By Alba Leon
For decades, the United States and the European Union championed an international political and economic system based on institutions such as the World Trade Organization, whose mission is ensuring that trade “flows as smoothly, predictably and freely as possible.” 
Yet, the balance of power in this system has been dramatically altered with the administration of Donald Trump. Just last year during the World Economic Forum, China signaled that they would be willing to champion free trade, as well as the Paris climate change accord.  The country, which has generally been seen as fiercely protectionist, emphasized that nobody would benefit from a trade war or from closing borders.  The former champion of free trade, the United States, seems to now have moved its policy towards a more protectionist stance.
Less than a week ago, it was announced that Gary Cohn, President Trump’s economic adviser, would resign in disagreement about the president’s proposed tariffs on aluminum and steel. The former trader helped the administration navigate the treacherous political waters and pass a tax reform that was not without its detractors. He was well regarded by the president and accepted by Trump’s opponents, even if begrudgingly.
Cohn’s departure has everything to do with his advocacy for free trade, which put him at odds with President Trump. The adviser was unable to change Trump’s mind when it came to tariffs on aluminum and steel, that were announced on Thursday.
Tariffs are a sort of tax on the import of products. This means that for non-US companies that produce steel and aluminum, it will become more expensive to sell their wares in the US. Trump has argued that these tariffs are needed to defend national security, as both materials are critical to the US’ industrial base and defense. 
However, the Department of Defense (DoD) has already said that they can meet the requirements for such materials with internal production. Moreover, “DoD continues to be concerned about the negative impact on our key allies regarding the recommended options within the reports.” And these tariffs would not apply to border countries: Mexico and Canada would be exempt from these tariffs indefinitely or, at least, pending the proposed renegotiation of the North American Trade Agreement (NAFTA).  Other countries, like Australia, may also be able to negotiate either a waiver or a lowering of the tariff, but this remains unclear. So the national security argument remains, at best, incomplete.

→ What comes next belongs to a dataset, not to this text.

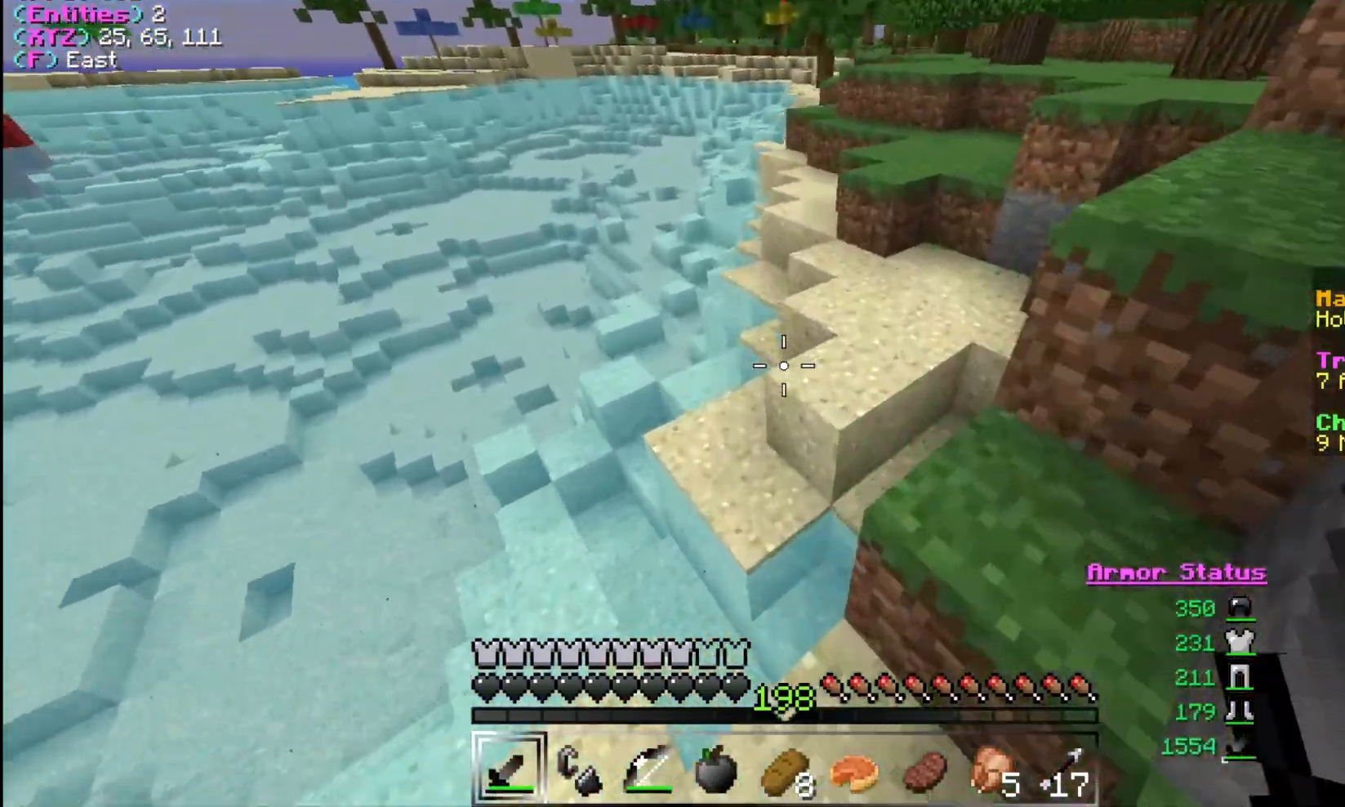
{"keys": ["d", "w"], "mouse": [], "events": [[33, "a", "up"], [300, "d", "down"]]}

Trump also argues that the lack of import tariffs has been damaging local production, and American workers. But is it really that simple? If tariffs are imposed, will jobs return to those areas of the US that once were prosperous because of steel mills and aluminum plants? What does a 25% import tariff on steel and 10% on aluminum mean for people in the United States once the dust is settled?
According to a study by the Trade Partnership, the tariffs could ultimately cost more American jobs than they would create. While “the number of American workers in the metals industry could increase by an estimated 33,464 jobs, the decrease in other industries would be more significant: an estimated 179,334 jobs. This means that the net loss could total 146,000 jobs.” 
And what about the international system? If we agree that free trade has helped bring more security and stability to the world, this is definitely one step in the wrong direction. Without a more stable political situation, it is hard to predict what could happen next with the Trump administration but there is a real fear that other products could be in the pipeline for an increase in tariffs, and that the WTO system could be upended for good. What we know so far is that both governments and multinationals have made pronouncements regarding this practice. As mentioned before, China is happy to proclaim itself a disruptor that would help the world continue on its free trade path. And the European Union is also ready to apply retaliatory tariffs. As Cecilia Malström, EU Commissioner for Trade said after the measure was announced, "unlike these proposed US duties, our three tracks of work are in line with our obligations in the WTO. They will be carried out by the book. Protectionism cannot be the answer, it never is." 
While change and upheaval are always part of the development of international relations, there is now a sense that this change is the more unpredictable because of the internal situation in the US, which is perceived by many as chaotic. For the time being, the only thing that can be done is wait and see whether these measures help the US economy and, more importantly, whether other countries turn towards our system of institutions and agreements, or if this action is the first domino to fall, a sign of uncertain times to come.